John Rushing

Profile
- Position: Safeties coach

Personal information
- Born: February 26, 1972 Merced, California, U.S.
- Died: October 23, 2020 (aged 48) Arizona, U.S.

Career information
- High school: Merced (CA)
- College: Washington State
- NFL draft: 1995: undrafted

Career history

Playing
- Birmingham Barracudas (1995)*; Dallas Cowboys (1996)*; Edmonton Eskimos (1997)*;
- * Offseason and/or practice squad member only

Coaching
- Merced Union HS (1995) Secondary coach; Willamette (1996–1997) Secondary coach; Boise State (1998–1999) Graduate assistant / secondary; Montana State (2000–2002) Secondary coach; Utah State (2003–2004) Secondary coach; Utah State (2005–2008) Cornerbacks coach; Green Bay Packers (2009–2010) Offensive quality control; Green Bay Packers (2011) Assistant wide receivers / special teams; Green Bay Packers (2012–2013) Offensive assistant / special teams; Green Bay Packers (2014–2016) Defensive quality control; Los Angeles Rams (2016) Special teams & Defensive consultant; Oregon State (2017) Safeties coach; Arizona (2018–2019) Safeties coach;

Awards and highlights
- Super Bowl champion (XLV);

= John Rushing =

American football player and coach (born 1972–2020)

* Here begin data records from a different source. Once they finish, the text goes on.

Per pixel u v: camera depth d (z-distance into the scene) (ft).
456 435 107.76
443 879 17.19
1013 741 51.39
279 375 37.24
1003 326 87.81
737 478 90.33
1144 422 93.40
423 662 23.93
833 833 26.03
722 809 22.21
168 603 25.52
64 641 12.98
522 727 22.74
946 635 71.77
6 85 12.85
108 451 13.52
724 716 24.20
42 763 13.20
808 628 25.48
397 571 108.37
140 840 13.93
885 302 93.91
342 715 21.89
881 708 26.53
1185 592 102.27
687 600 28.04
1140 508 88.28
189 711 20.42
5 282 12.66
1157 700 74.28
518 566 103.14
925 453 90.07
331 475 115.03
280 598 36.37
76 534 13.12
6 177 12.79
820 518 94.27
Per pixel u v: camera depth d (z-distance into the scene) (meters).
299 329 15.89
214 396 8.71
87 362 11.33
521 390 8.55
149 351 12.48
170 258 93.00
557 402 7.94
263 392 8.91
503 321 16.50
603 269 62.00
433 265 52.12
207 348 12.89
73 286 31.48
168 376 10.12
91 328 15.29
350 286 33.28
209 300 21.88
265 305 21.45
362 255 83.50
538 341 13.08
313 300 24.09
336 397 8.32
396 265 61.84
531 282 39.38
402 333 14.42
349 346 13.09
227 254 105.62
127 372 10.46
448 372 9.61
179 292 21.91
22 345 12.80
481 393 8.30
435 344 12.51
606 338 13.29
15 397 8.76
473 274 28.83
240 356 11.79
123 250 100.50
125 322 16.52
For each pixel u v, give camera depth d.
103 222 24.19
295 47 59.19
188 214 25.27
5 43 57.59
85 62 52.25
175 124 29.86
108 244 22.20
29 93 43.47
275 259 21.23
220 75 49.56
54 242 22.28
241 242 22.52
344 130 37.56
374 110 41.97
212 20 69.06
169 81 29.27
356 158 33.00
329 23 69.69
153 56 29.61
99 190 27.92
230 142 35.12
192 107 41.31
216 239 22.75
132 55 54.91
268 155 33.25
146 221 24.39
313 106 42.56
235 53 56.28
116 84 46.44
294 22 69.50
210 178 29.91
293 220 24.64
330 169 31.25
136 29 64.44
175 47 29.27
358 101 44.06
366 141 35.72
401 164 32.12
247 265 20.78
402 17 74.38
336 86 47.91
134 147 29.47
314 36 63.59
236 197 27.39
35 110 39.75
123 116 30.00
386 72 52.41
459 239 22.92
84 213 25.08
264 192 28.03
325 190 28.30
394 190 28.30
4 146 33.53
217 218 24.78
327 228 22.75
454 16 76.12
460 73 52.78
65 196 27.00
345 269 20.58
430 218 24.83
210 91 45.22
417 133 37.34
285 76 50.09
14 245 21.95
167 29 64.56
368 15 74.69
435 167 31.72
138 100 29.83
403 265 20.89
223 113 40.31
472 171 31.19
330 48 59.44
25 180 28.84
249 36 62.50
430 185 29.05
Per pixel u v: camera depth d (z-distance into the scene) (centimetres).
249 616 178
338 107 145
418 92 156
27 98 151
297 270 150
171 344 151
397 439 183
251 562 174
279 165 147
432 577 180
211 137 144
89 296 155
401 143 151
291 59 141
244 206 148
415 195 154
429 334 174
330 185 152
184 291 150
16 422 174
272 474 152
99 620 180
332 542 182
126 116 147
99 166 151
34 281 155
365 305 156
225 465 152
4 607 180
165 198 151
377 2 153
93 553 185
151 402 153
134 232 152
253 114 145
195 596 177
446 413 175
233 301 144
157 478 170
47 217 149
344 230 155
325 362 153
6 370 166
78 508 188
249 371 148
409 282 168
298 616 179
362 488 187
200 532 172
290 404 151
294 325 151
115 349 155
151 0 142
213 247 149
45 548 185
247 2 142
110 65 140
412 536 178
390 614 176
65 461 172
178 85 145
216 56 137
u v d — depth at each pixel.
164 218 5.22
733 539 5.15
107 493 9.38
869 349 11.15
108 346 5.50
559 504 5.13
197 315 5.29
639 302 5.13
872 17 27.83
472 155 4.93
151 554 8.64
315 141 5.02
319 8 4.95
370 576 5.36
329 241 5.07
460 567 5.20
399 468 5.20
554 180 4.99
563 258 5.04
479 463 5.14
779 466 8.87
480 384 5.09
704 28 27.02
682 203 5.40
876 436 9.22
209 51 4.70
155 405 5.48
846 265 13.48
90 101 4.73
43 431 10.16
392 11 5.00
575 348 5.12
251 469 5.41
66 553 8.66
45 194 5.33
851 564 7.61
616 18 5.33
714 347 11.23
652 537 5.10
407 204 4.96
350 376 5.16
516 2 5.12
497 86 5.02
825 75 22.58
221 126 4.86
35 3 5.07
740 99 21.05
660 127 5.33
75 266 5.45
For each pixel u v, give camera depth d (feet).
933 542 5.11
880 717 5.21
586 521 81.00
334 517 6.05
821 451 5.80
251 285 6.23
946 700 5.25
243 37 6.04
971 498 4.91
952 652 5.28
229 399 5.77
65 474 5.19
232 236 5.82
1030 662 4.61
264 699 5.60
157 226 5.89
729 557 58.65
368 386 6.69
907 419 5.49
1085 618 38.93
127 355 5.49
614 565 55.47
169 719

John Rushing (February 26, 1972 – October 23, 2020) was an American college and professional football assistant coach who previously served as the safeties coach at the University of Arizona. Rushing served for six years as a defensive coach at Utah State University and was the secondary coach for three other college programs.

Born and raised in Merced, California, Rushing played college football at Washington State University in Pullman under head coach Mike Price, and was a four-year starter as a defensive back for the Cougars.

His brother is Hamilton Tiger-Cats wide receiver Kevin Robinson.

Rushing died on October 23, 2020, at the age of 48.